Surveillance Firm Exploits SS7 Flaw to Track User Locations
A sophisticated surveillance operation has been discovered exploiting critical vulnerabilities in the global telecommunications infrastructure to track mobile phone users’ locations without authorization, security researchers have revealed.
The attack leverages weaknesses in the decades-old SS7 (Signaling System No. 7) protocol that underpins international cellular networks.
New Attack Method Discovered
Security experts at Enea’s Threat Intelligence Unit have detected a previously unknown variant of SS7 exploitation techniques being used in the wild.
The attack focuses on manipulating the TCAP (Transaction Capabilities Application Part) layer of the SS7 protocol stack, which carries application data between network nodes.
The surveillance firm has been using an obscure encoding technique called “extended tag encoding” to disguise malicious location tracking requests.
By manipulating how certain data fields are structured within SS7 messages, attackers can bypass security filters that mobile operators have implemented to protect their networks.
The exploitation centers around ProvideSubscriberInfo (PSI) commands, which are legitimate network operations used by mobile operators to track their customers’ locations for billing and network management purposes.

SOURCE MATERIAL.

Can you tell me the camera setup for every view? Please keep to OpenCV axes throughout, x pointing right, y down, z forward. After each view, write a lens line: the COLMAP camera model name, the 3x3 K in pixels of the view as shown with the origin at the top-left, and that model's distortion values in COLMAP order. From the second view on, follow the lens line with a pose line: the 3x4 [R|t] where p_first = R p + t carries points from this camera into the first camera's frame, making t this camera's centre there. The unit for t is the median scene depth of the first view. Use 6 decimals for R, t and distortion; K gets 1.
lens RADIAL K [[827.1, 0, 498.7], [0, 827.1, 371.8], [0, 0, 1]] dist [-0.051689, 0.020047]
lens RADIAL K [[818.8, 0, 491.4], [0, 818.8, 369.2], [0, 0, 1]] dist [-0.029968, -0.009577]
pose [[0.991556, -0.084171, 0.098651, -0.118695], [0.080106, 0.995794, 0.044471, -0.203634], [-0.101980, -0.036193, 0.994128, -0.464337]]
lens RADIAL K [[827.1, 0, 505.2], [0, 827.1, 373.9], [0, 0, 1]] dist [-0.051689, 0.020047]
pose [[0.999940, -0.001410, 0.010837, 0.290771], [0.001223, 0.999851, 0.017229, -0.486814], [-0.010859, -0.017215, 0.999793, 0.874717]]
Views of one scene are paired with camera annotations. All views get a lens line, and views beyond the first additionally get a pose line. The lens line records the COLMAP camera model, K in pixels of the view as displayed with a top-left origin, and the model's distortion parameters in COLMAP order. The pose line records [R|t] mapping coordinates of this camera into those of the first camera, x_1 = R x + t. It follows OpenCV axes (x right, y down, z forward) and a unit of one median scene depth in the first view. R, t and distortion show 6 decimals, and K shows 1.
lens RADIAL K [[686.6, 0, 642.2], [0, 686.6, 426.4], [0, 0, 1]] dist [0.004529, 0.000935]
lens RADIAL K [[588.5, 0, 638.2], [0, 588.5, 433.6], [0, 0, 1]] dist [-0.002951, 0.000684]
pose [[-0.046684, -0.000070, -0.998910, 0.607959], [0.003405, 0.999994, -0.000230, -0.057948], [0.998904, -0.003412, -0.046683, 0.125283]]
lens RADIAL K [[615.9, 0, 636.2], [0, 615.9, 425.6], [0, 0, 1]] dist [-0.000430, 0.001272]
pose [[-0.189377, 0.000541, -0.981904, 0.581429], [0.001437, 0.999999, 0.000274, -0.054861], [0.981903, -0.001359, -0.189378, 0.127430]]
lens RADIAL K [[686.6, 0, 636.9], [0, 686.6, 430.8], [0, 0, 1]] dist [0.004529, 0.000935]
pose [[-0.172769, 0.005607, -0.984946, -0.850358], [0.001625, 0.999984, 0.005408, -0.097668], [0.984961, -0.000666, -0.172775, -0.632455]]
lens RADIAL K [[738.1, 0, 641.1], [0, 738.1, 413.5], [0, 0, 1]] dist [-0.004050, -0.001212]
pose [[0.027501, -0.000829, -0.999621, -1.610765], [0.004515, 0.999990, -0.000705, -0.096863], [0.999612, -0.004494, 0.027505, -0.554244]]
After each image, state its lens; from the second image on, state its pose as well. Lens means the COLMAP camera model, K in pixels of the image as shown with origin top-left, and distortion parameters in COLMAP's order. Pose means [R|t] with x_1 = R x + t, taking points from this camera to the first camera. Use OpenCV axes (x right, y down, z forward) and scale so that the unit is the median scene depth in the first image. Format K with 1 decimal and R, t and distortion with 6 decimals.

EXERCISE REQUIREMENTS. Can you reproduce the SS7 surveillance article from "The attack focuses" up to and including "network management purposes.", replacing "attackers" with "adversaries"?

TASK ANSWER.
The attack focuses on manipulating the TCAP (Transaction Capabilities Application Part) layer of the SS7 protocol stack, which carries application data between network nodes.
The surveillance firm has been using an obscure encoding technique called “extended tag encoding” to disguise malicious location tracking requests.
By manipulating how certain data fields are structured within SS7 messages, adversaries can bypass security filters that mobile operators have implemented to protect their networks.
The exploitation centers around ProvideSubscriberInfo (PSI) commands, which are legitimate network operations used by mobile operators to track their customers’ locations for billing and network management purposes.